[Dataset items]
** Start **

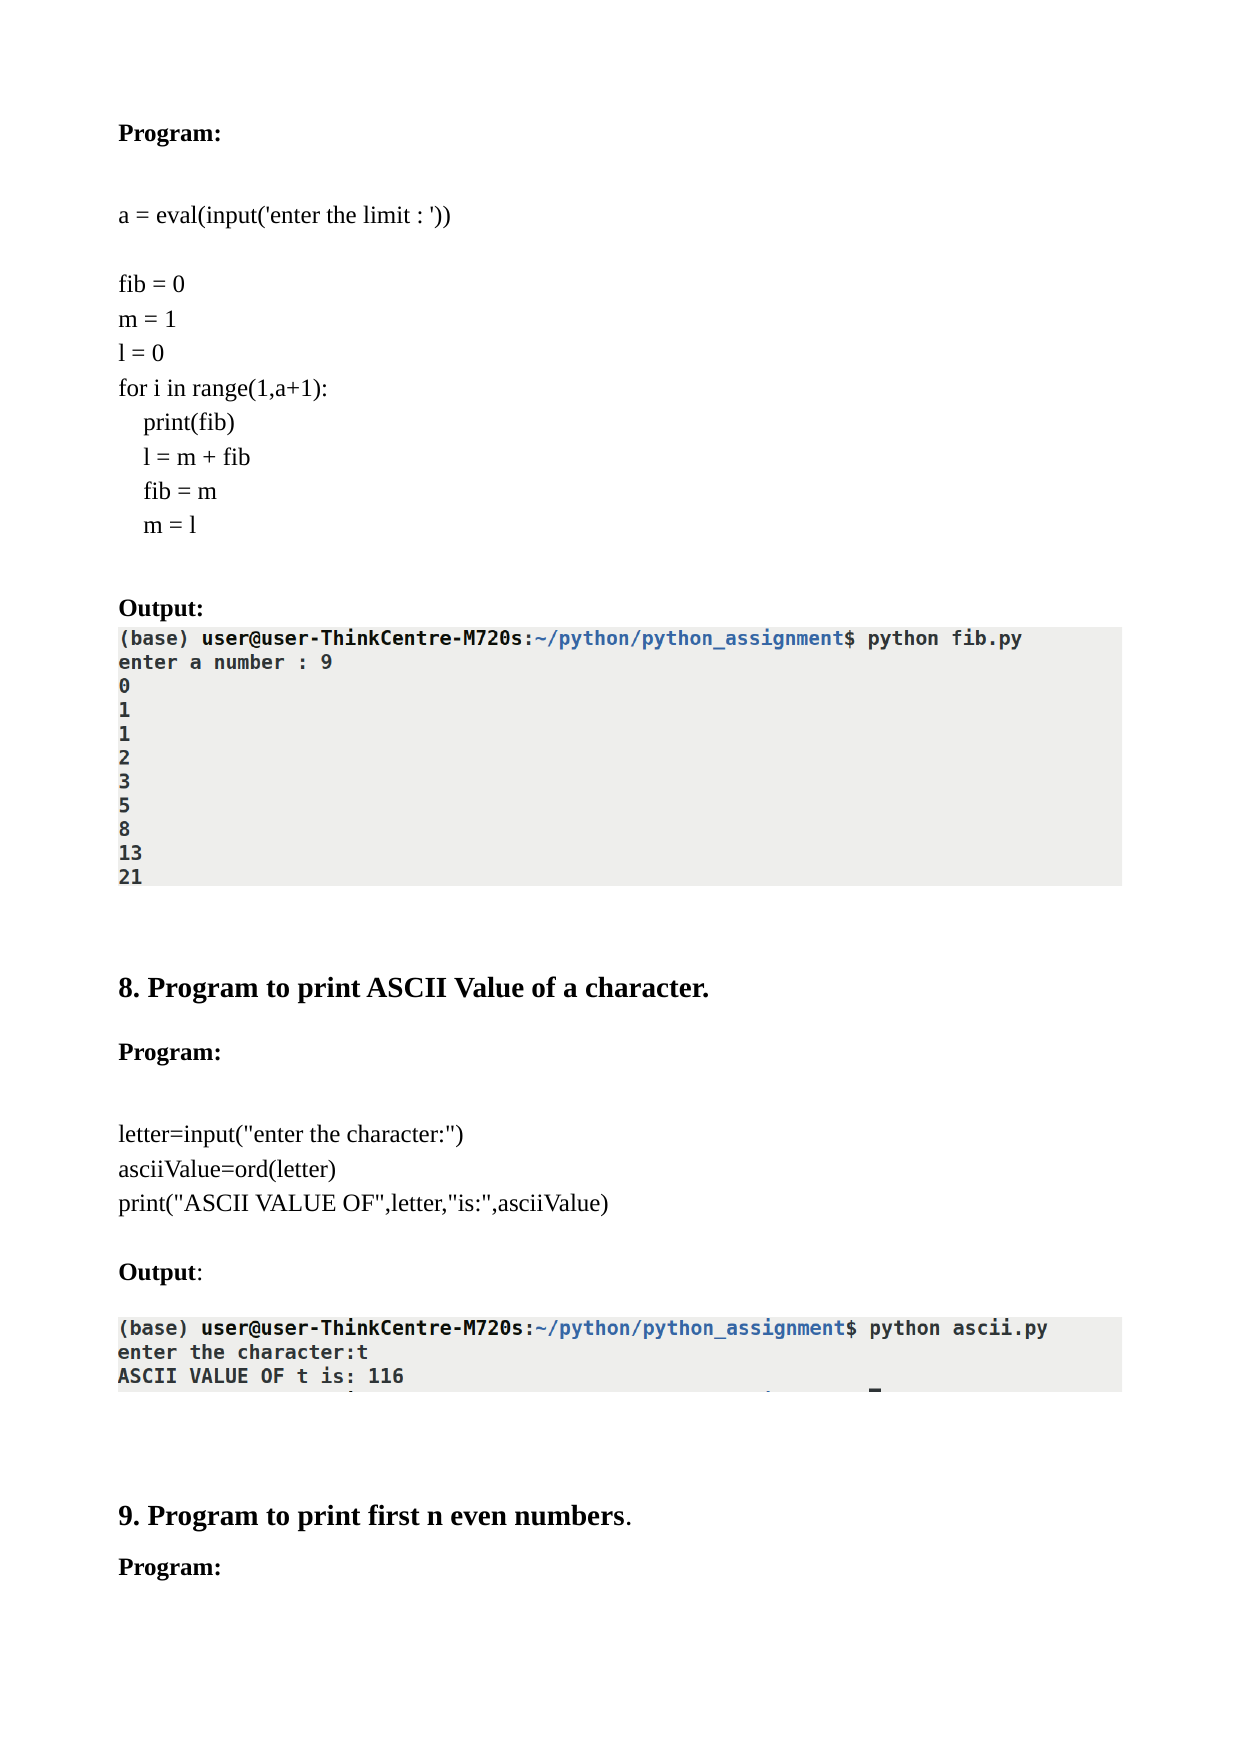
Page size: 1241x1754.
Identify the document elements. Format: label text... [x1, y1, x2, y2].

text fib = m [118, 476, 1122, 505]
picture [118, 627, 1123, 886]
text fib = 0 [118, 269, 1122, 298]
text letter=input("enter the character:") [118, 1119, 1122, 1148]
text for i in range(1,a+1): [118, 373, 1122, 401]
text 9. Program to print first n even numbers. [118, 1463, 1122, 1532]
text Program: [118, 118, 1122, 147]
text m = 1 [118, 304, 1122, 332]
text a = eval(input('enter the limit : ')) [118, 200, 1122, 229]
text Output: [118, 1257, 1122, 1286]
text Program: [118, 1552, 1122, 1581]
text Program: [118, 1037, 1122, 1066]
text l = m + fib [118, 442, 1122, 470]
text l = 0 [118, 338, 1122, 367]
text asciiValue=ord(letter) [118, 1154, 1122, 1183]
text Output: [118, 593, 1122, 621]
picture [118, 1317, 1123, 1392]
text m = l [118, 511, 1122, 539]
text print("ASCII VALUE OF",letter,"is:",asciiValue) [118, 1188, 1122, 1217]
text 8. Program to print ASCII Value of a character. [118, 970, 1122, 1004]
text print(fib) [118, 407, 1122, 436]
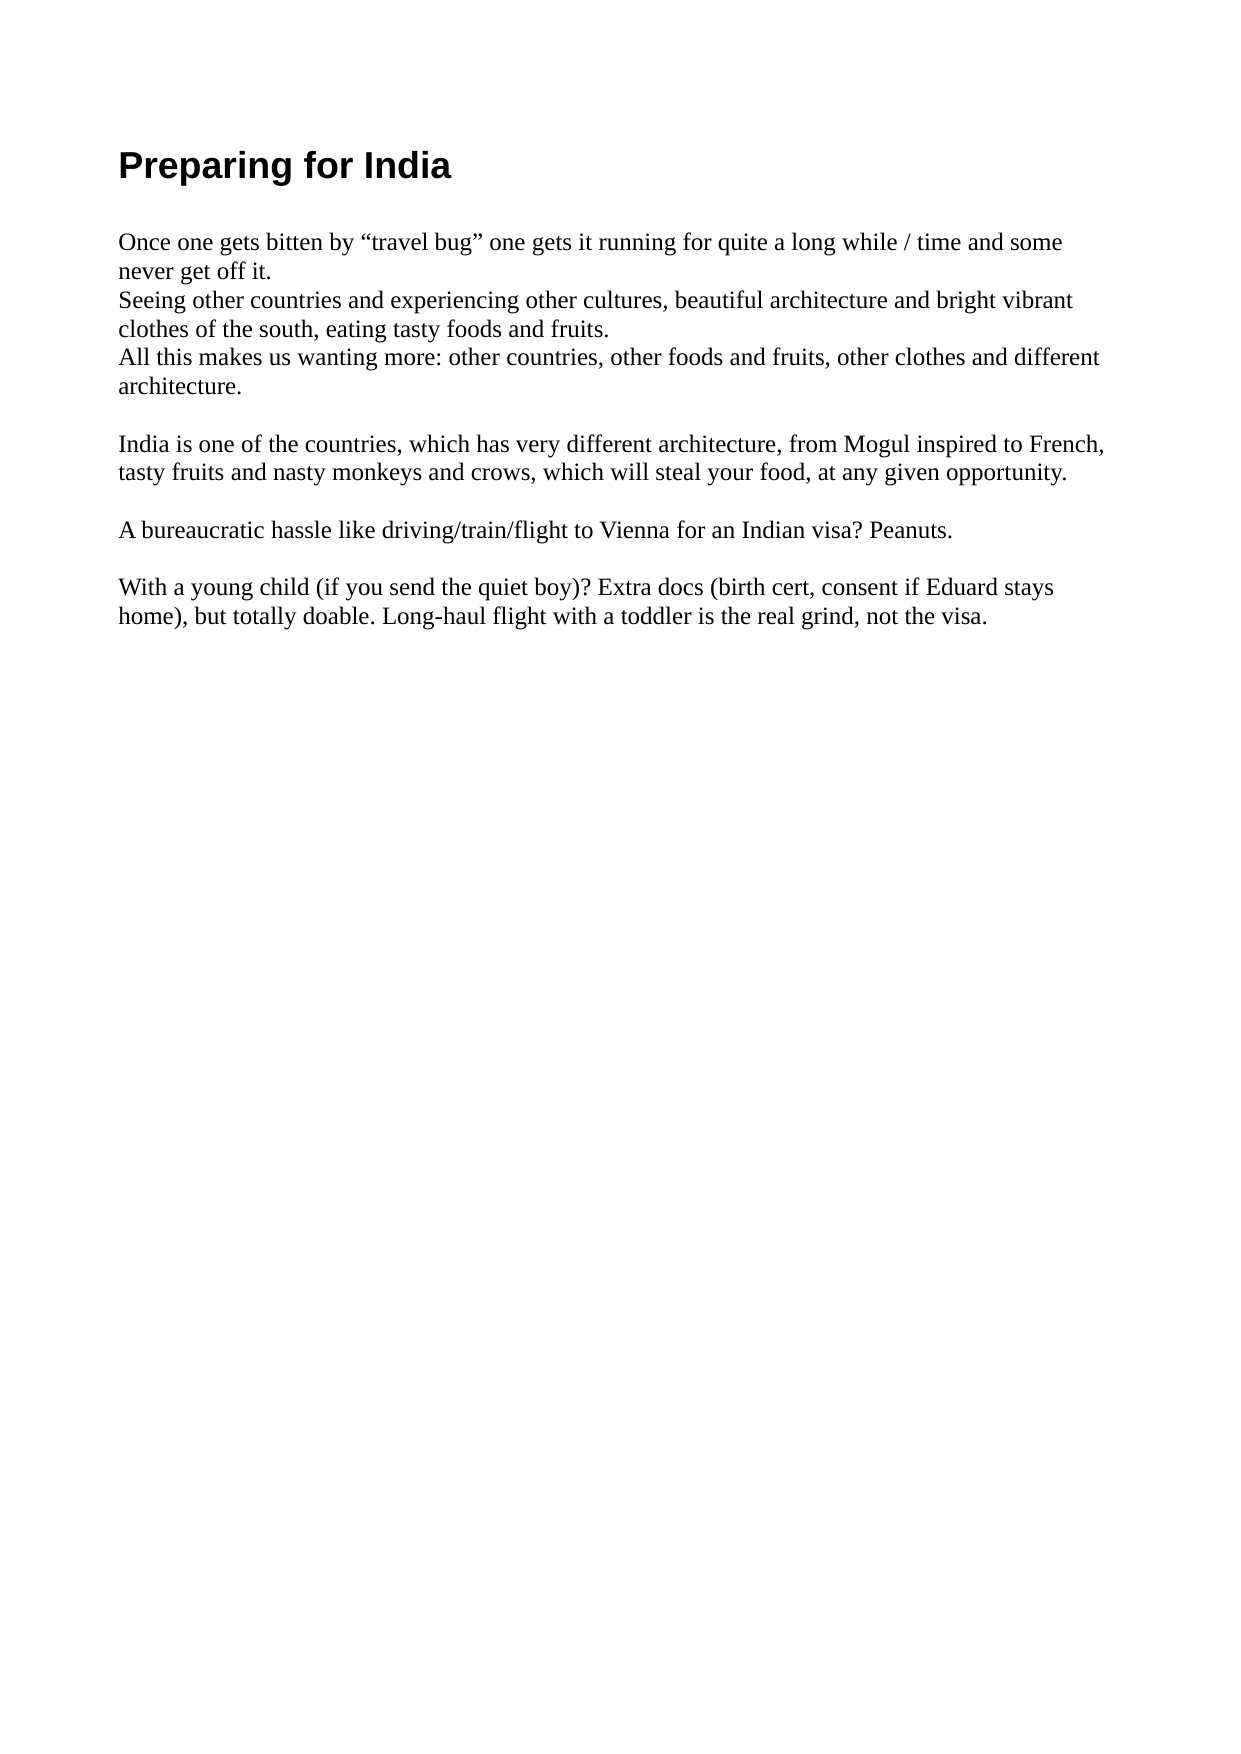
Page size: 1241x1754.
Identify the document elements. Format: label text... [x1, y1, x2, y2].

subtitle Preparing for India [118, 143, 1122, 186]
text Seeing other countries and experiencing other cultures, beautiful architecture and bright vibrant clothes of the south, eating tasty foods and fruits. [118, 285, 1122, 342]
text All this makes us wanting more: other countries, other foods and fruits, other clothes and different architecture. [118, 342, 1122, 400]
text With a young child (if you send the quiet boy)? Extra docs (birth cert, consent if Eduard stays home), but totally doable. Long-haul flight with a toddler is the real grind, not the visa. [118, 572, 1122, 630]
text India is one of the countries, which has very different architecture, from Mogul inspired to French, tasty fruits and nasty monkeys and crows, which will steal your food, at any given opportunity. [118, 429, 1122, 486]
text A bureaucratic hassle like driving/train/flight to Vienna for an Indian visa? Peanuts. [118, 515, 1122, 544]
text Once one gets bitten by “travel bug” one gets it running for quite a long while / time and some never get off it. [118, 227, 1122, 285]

** End **
** Start **

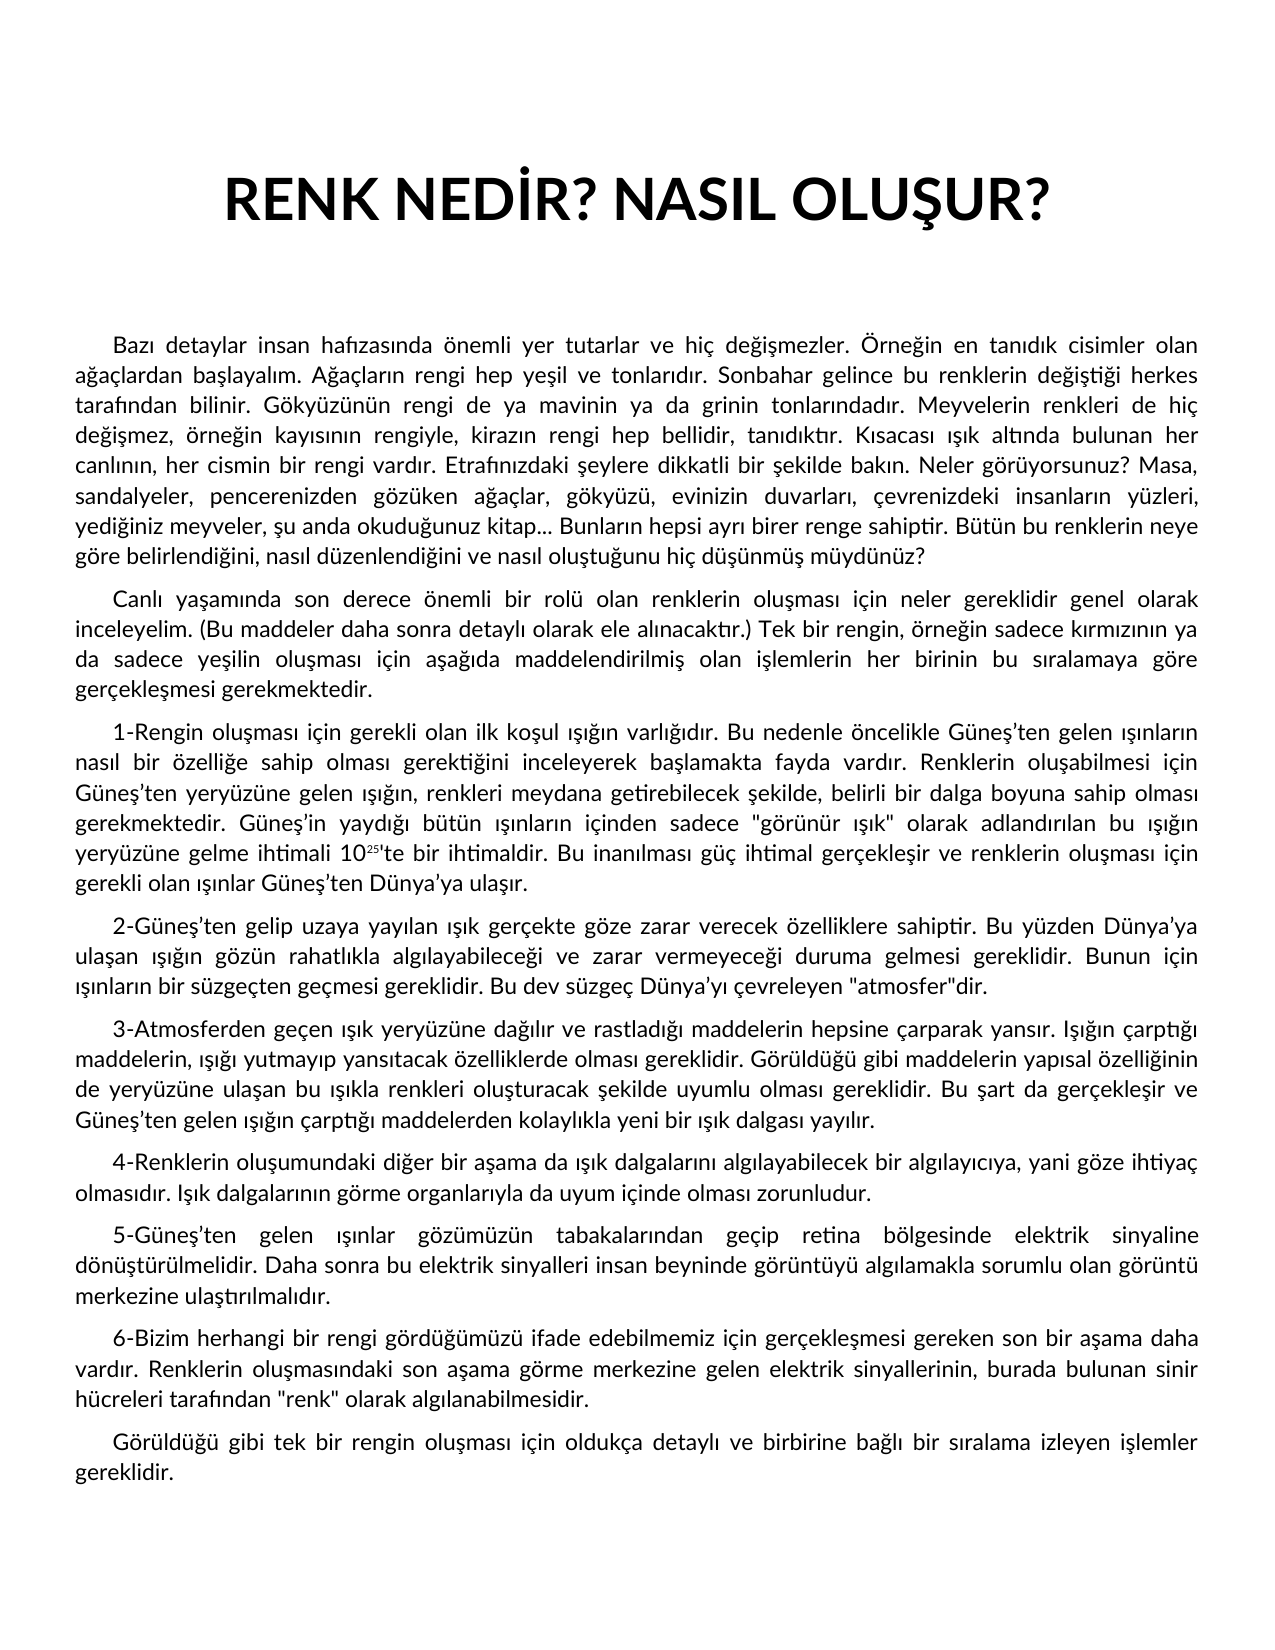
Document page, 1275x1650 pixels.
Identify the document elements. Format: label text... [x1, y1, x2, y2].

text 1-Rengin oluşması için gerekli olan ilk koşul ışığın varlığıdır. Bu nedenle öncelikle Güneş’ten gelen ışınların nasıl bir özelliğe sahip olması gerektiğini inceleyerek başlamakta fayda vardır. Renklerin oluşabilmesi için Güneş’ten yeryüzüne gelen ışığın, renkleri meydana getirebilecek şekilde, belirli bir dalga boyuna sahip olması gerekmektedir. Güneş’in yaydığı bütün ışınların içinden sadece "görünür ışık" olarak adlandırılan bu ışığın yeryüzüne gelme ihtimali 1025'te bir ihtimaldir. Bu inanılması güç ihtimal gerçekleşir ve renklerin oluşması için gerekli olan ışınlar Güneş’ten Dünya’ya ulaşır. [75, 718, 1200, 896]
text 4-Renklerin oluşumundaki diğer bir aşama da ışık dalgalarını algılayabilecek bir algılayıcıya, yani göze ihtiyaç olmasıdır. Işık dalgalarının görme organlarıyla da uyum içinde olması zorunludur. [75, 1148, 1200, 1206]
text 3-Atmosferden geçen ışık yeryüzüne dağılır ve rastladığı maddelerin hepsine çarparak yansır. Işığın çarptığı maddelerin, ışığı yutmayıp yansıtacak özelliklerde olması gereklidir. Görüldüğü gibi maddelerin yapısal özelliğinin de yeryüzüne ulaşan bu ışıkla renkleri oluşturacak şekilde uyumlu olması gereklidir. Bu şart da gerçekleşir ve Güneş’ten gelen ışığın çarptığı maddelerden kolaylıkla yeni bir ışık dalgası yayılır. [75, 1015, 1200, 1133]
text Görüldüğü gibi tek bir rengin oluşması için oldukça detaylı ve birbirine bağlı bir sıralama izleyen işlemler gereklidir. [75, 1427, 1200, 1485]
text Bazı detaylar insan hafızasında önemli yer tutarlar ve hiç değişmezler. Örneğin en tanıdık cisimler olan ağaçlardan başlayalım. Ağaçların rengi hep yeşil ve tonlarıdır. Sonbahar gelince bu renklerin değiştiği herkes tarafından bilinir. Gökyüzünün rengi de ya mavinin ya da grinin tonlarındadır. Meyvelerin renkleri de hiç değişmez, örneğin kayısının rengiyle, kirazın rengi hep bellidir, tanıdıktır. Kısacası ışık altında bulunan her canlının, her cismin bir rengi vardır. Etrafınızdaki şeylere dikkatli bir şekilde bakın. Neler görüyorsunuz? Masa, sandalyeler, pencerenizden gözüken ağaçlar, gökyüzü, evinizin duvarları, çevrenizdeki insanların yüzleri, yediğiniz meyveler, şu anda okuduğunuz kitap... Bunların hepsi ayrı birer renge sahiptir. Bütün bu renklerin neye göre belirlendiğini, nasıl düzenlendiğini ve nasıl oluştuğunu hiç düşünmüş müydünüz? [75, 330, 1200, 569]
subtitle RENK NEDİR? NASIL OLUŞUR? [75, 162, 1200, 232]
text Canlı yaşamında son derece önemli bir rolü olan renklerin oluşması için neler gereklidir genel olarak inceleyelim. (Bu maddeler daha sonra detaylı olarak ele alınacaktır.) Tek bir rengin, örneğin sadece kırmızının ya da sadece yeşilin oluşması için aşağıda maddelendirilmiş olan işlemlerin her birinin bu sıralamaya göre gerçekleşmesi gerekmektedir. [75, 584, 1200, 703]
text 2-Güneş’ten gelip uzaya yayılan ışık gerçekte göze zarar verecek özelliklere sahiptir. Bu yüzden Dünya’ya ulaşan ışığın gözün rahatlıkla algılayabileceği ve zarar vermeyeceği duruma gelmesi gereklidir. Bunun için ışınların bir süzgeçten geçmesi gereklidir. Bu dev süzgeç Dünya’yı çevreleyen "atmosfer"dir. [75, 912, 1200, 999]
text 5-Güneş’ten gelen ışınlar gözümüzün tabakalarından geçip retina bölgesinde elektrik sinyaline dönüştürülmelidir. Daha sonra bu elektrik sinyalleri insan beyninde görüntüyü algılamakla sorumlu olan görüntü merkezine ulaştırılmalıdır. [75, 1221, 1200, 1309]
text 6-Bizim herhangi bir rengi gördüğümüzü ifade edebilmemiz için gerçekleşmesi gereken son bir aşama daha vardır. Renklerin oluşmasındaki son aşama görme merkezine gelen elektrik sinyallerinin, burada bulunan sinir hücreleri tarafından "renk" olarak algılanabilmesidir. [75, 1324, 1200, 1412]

** End **

* _WHAT NEEDS TO BE DONE_
Reproduce the lines starting at "subtitle Preparing for" and ending at "text All this", swapping "architecture" for "buildings" and leaving everything else unchanged.

* _COMPLETED TASK_
subtitle Preparing for India [118, 143, 1122, 186]
text Seeing other countries and experiencing other cultures, beautiful buildings and bright vibrant clothes of the south, eating tasty foods and fruits. [118, 285, 1122, 342]
text All this makes us wanting more: other countries, other foods and fruits, other clothes and different buildings. [118, 342, 1122, 400]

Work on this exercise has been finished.